■ **Work to be completed**:
According to the passage on hip bone phenotypes and hip fracture risk, which two phenotypes showed the strongest protective effects?

■ **Given passage**:
Content starts

This study aims to scientifically evaluate the causal effects of hip bone phenotypes derived from dual-energy X-ray absorptiometry (DXA) on hip fracture risk and to improve clinical risk stratification. Leveraging UK Biobank data, it systematically applies backdoor adjustment—a causal inference method guided by directed acyclic graphs (DAGs)—to control for confounding bias and estimate the average treatment effect (ATE) of 16 hip phenotypes. Results indicate that total femoral bone mineral content (BMC) and bone mineral density (BMD) exhibit the strongest protective effects, with each standard deviation increase associated with a reduction of 4.7 hip fractures per 1,000 person-years. Integrating the top 11 ATE-ranked phenotypes significantly enhances predictive model performance, achieving an AUC of 0.842, surpassing that of FRAX+BMD. This work establishes a novel, causality-driven paradigm for osteoporosis-related fracture risk assessment.

Content ends

■ **Dataset excerpts**:

Content starts

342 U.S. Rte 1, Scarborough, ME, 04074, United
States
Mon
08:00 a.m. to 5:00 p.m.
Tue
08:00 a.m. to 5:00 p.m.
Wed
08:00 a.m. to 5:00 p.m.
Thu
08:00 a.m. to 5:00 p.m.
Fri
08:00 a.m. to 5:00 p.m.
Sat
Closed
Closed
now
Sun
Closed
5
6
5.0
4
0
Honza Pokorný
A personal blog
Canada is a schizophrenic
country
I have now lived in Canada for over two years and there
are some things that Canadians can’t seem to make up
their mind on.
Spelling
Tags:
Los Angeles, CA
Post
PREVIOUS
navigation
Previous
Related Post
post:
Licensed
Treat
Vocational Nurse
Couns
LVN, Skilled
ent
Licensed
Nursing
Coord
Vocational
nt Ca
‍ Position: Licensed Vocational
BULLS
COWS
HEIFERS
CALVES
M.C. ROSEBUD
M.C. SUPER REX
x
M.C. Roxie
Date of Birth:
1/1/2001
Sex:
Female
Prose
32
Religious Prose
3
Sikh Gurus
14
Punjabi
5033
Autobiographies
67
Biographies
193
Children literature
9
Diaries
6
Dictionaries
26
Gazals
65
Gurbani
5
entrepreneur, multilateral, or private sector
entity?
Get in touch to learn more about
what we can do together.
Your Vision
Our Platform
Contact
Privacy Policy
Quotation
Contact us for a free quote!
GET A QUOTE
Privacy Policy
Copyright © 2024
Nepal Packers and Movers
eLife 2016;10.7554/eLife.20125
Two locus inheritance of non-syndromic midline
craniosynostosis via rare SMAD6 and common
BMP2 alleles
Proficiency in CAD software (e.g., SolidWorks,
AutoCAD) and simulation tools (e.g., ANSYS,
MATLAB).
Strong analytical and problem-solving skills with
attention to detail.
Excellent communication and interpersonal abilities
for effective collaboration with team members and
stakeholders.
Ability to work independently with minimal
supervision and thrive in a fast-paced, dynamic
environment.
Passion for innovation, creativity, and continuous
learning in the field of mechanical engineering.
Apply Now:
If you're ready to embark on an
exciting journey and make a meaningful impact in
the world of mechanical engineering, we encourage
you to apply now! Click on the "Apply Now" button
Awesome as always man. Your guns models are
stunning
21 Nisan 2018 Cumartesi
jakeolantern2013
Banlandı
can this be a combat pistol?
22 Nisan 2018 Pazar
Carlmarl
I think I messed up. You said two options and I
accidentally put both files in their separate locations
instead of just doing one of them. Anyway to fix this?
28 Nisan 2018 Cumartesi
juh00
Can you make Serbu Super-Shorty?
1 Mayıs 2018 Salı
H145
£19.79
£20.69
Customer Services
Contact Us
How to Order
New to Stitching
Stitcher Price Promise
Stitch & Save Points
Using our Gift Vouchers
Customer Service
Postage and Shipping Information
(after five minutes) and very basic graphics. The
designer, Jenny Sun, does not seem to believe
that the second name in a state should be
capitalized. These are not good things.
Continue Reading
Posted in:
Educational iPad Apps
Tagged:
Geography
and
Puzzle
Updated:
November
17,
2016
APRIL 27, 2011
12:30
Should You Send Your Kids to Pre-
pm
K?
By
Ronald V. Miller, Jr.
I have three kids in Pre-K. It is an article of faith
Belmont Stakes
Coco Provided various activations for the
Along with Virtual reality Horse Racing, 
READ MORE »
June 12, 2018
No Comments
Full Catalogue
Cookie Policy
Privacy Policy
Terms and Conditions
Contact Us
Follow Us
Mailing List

Content ends

■ **Exercise solution**:
Total femoral bone mineral content (BMC) and bone mineral density (BMD).